## What needs to be done
Among the lines of the listing below, retype exactly those from the one containing "Inácio de Antioquia" through the one containing "EL ARTE DE FERNANDO VICENTE", both included. Do not include pictures.

[[ Study material, beginning ]]

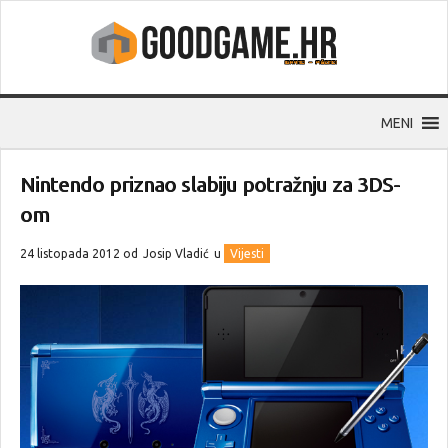
MENI
Nintendo priznao slabiju potražnju za 3DS-
om
24 listopada 2012 od
Josip Vladić
u
Vijesti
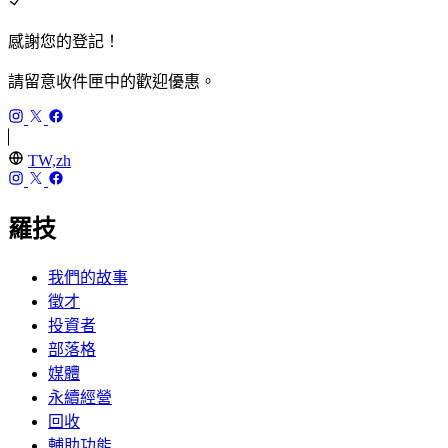
感謝您的登記！
請留意收件匣中的歡迎優惠。
TW,zh
羅技
我們的故事
徵才
投資者
部落格
媒體
永續經營
回收
輔助功能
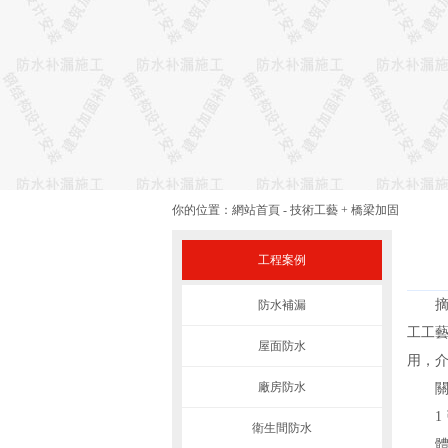
你的位置：
網站首頁
-
技術工藝
+
橋梁加固
工程案例
摘要
防水補漏
工工
屋面防水
用，介
廠房防水
關鍵
1 
衛生間防水
體外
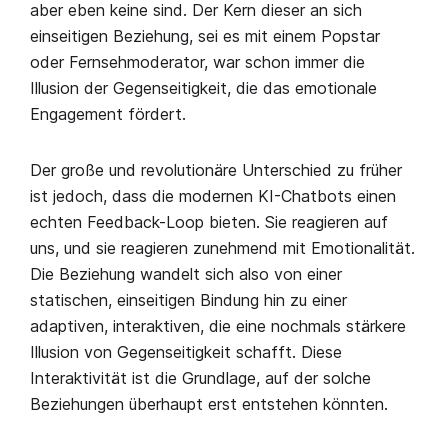
aber eben keine sind. Der Kern dieser an sich
einseitigen Beziehung, sei es mit einem Popstar
oder Fernsehmoderator, war schon immer die
Illusion der Gegenseitigkeit, die das emotionale
Engagement fördert.
Der große und revolutionäre Unterschied zu früher
ist jedoch, dass die modernen KI-Chatbots einen
echten Feedback-Loop bieten. Sie reagieren auf
uns, und sie reagieren zunehmend mit Emotionalität.
Die Beziehung wandelt sich also von einer
statischen, einseitigen Bindung hin zu einer
adaptiven, interaktiven, die eine nochmals stärkere
Illusion von Gegenseitigkeit schafft. Diese
Interaktivität ist die Grundlage, auf der solche
Beziehungen überhaupt erst entstehen könnten.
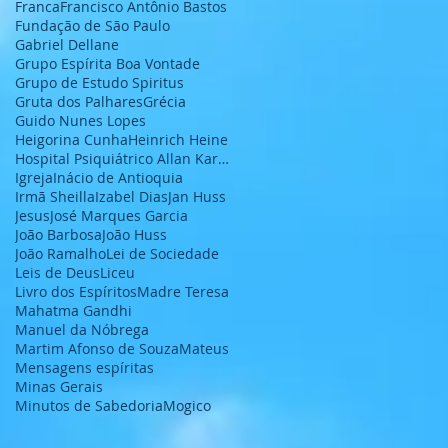
Franca
Francisco Antônio Bastos
Fundação de São Paulo
Gabriel Dellane
Grupo Espírita Boa Vontade
Grupo de Estudo Spiritus
Gruta dos Palhares
Grécia
Guido Nunes Lopes
Heigorina Cunha
Heinrich Heine
Hospital Psiquiátrico Allan Kardec
Igreja
Inácio de Antioquia
Irmã Sheilla
Izabel Dias
Jan Huss
Jesus
José Marques Garcia
João Barbosa
João Huss
João Ramalho
Lei de Sociedade
Leis de Deus
Liceu
Livro dos Espíritos
Madre Teresa
Mahatma Gandhi
Manuel da Nóbrega
Martim Afonso de Souza
Mateus
Mensagens espíritas
Minas Gerais
Minutos de Sabedoria
Mogico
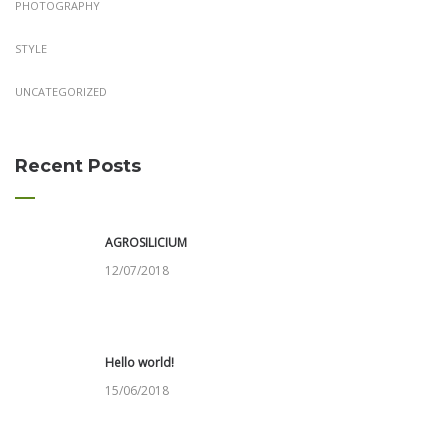
PHOTOGRAPHY
STYLE
UNCATEGORIZED
Recent Posts
AGROSILICIUM
12/07/2018
Hello world!
15/06/2018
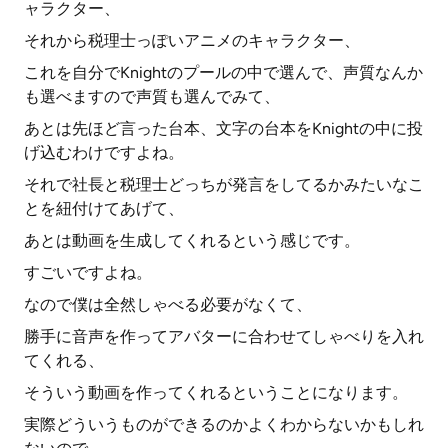
ャラクター、
それから税理士っぽいアニメのキャラクター、
これを自分でKnightのプールの中で選んで、声質なんか
も選べますので声質も選んでみて、
あとは先ほど言った台本、文字の台本をKnightの中に投
げ込むわけですよね。
それで社長と税理士どっちが発言をしてるかみたいなこ
とを紐付けてあげて、
あとは動画を生成してくれるという感じです。
すごいですよね。
なので僕は全然しゃべる必要がなくて、
勝手に音声を作ってアバターに合わせてしゃべりを入れ
てくれる、
そういう動画を作ってくれるということになります。
実際どういうものができるのかよくわからないかもしれ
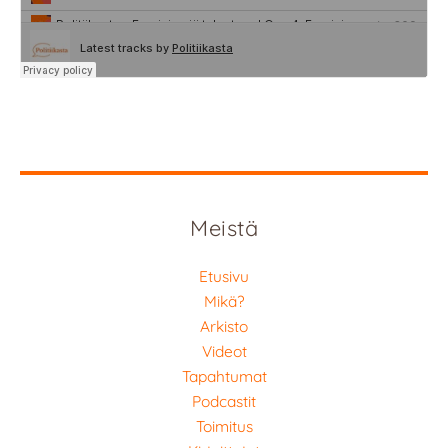
Meistä
Etusivu
Mikä?
Arkisto
Videot
Tapahtumat
Podcastit
Toimitus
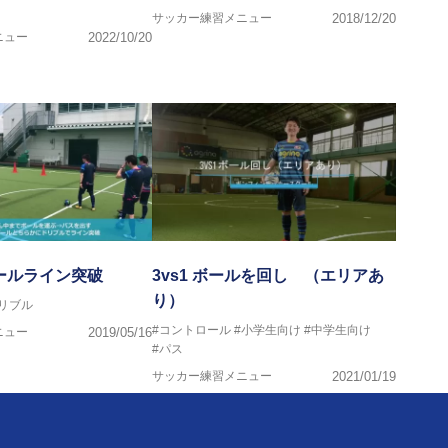
サッカー練習メニュー
2018/12/20
ニュー
2022/10/20
ゴールライン突破
3vs1 ボールを回し （エリアあ
り）
リブル
#コントロール
#小学生向け
#中学生向け
ニュー
2019/05/16
#パス
サッカー練習メニュー
2021/01/19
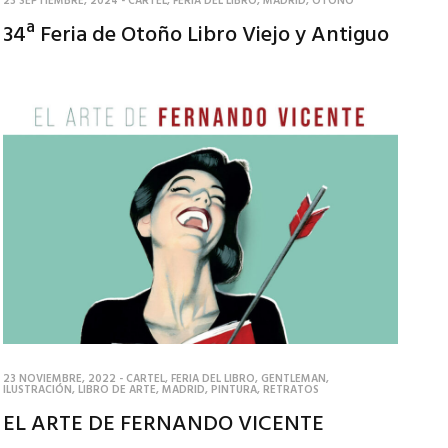
23 SEPTIEMBRE, 2024
-
CARTEL
,
FERIA DEL LIBRO
,
MADRID
,
OTOÑO
34ª Feria de Otoño Libro Viejo y Antiguo
23 NOVIEMBRE, 2022
-
CARTEL
,
FERIA DEL LIBRO
,
GENTLEMAN
,
ILUSTRACIÓN
,
LIBRO DE ARTE
,
MADRID
,
PINTURA
,
RETRATOS
EL ARTE DE FERNANDO VICENTE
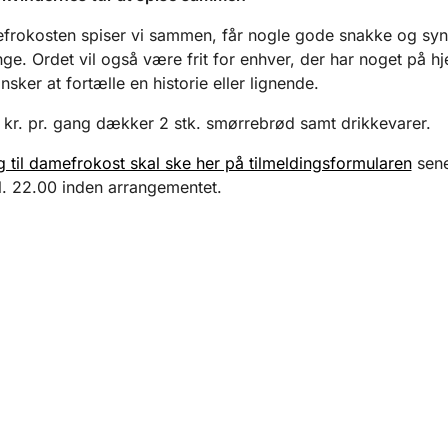
frokosten spiser vi sammen, får nogle gode snakke og sy
nge. Ordet vil også være frit for enhver, der har noget på hj
nsker at fortælle en historie eller lignende.
 kr. pr. gang dækker 2 stk. smørrebrød samt drikkevarer.
g til damefrokost skal ske her på tilmeldingsformularen
sene
. 22.00 inden arrangementet.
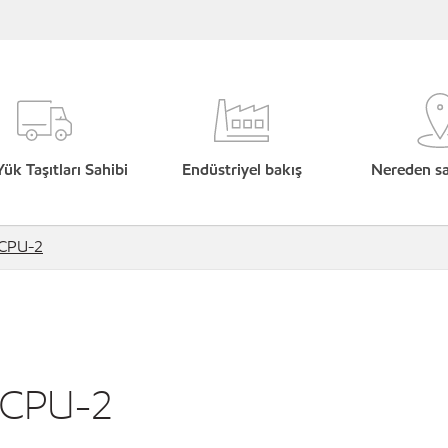
Yük Taşıtları Sahibi
Endüstriyel bakış
Nereden sat
 CPU-2
 CPU-2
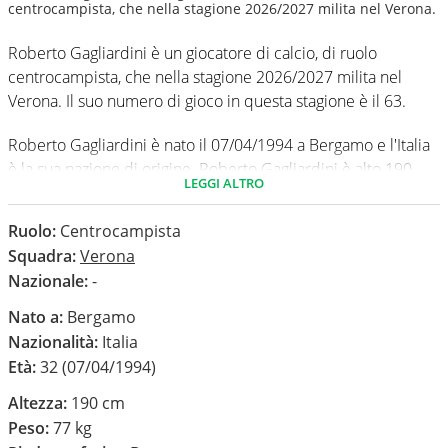
centrocampista, che nella stagione 2026/2027 milita nel Verona.
Roberto Gagliardini è un giocatore di calcio, di ruolo
centrocampista, che nella stagione 2026/2027 milita nel
Verona. Il suo numero di gioco in questa stagione è il 63.
Roberto Gagliardini è nato il 07/04/1994 a Bergamo e l'Italia
è la sua nazione di origine. Roberto Gagliardini è alto 190
LEGGI ALTRO
cm, ha un peso medio di 77 kg. Il suo piede di calcio in via
preferenziale è il destro.
Ruolo:
Centrocampista
Squadra:
Verona
In questa stagione ha disputato nel campionato Serie B 0
Nazionale:
-
partite e non ha segnato nessun gol.
Nato a:
Bergamo
Nazionalità:
Italia
Età:
32 (07/04/1994)
Altezza:
190 cm
Peso:
77 kg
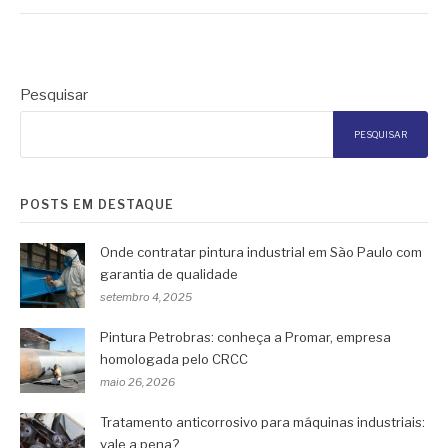
Pesquisar
PESQUISAR
POSTS EM DESTAQUE
Onde contratar pintura industrial em São Paulo com
garantia de qualidade
setembro 4, 2025
Pintura Petrobras: conheça a Promar, empresa
homologada pelo CRCC
maio 26, 2026
Tratamento anticorrosivo para máquinas industriais:
vale a pena?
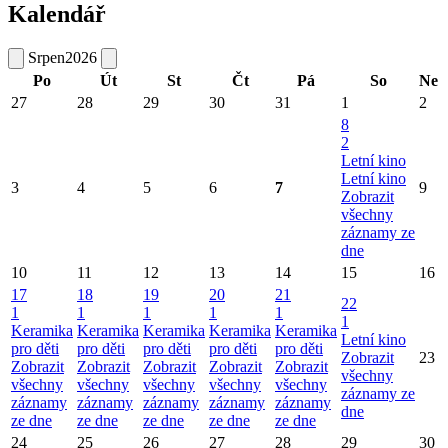
Kalendář
Srpen
2026
Po
Út
St
Čt
Pá
So
Ne
27
28
29
30
31
1
2
8
2
Letní kino
Letní kino
3
4
5
6
7
9
Zobrazit
všechny
záznamy ze
dne
10
11
12
13
14
15
16
17
18
19
20
21
22
1
1
1
1
1
1
Keramika
Keramika
Keramika
Keramika
Keramika
Letní kino
pro děti
pro děti
pro děti
pro děti
pro děti
Zobrazit
23
Zobrazit
Zobrazit
Zobrazit
Zobrazit
Zobrazit
všechny
všechny
všechny
všechny
všechny
všechny
záznamy ze
záznamy
záznamy
záznamy
záznamy
záznamy
dne
ze dne
ze dne
ze dne
ze dne
ze dne
24
25
26
27
28
29
30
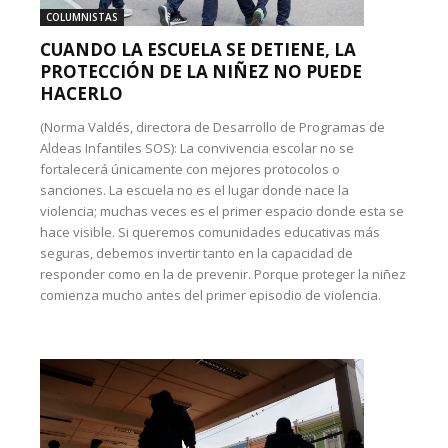
COLUMNISTAS
CUANDO LA ESCUELA SE DETIENE, LA
PROTECCIÓN DE LA NIÑEZ NO PUEDE
HACERLO
(Norma Valdés, directora de Desarrollo de Programas de
Aldeas Infantiles SOS): La convivencia escolar no se
fortalecerá únicamente con mejores protocolos o
sanciones. La escuela no es el lugar donde nace la
violencia; muchas veces es el primer espacio donde esta se
hace visible. Si queremos comunidades educativas más
seguras, debemos invertir tanto en la capacidad de
responder como en la de prevenir. Porque proteger la niñez
comienza mucho antes del primer episodio de violencia.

[[ Study material, end ]]

## Response for this exercise
Inácio de Antioquia
Irmã Sheilla
Izabel Dias
Jan Huss
Jesus
José Marques Garcia
João Barbosa
João Huss
João Ramalho
Lei de Sociedade
Leis de Deus
Liceu
Livro dos Espíritos
Madre Teresa
Mahatma Gandhi
Manuel da Nóbrega
Martim Afonso de Souza
Mateus
Mensagens espíritas
Minas Gerais
Minutos de Sabedoria
Mogico
PHOTOGRAPHY
STYLE
UNCATEGORIZED
Recent Posts
AGROSILICIUM
12/07/2018
Hello world!
15/06/2018
ャラクター、
それから税理士っぽいアニメのキャラクター、
これを自分でKnightのプールの中で選んで、声質なんか
も選べますので声質も選んでみて、
あとは先ほど言った台本、文字の台本をKnightの中に投
げ込むわけですよね。
それで社長と税理士どっちが発言をしてるかみたいなこ
とを紐付けてあげて、
あとは動画を生成してくれるという感じです。
すごいですよね。
なので僕は全然しゃべる必要がなくて、
勝手に音声を作ってアバターに合わせてしゃべりを入れ
てくれる、
そういう動画を作ってくれるということになります。
実際どういうものができるのかよくわからないかもしれ
Meistä
Etusivu
Mikä?
Arkisto
Videot
Tapahtumat
Podcastit
Toimitus
サッカー練習メニュー
2018/12/20
ニュー
2022/10/20
ゴールライン突破
3vs1 ボールを回し （エリアあ
り）
リブル
#コントロール
#小学生向け
#中学生向け
ニュー
2019/05/16
#パス
サッカー練習メニュー
2021/01/19
23 SEPTIEMBRE, 2024
-
CARTEL
,
FERIA DEL LIBRO
,
MADRID
,
OTOÑO
34ª Feria de Otoño Libro Viejo y Antiguo
23 NOVIEMBRE, 2022
-
CARTEL
,
FERIA DEL LIBRO
,
GENTLEMAN
,
ILUSTRACIÓN
,
LIBRO DE ARTE
,
MADRID
,
PINTURA
,
RETRATOS
EL ARTE DE FERNANDO VICENTE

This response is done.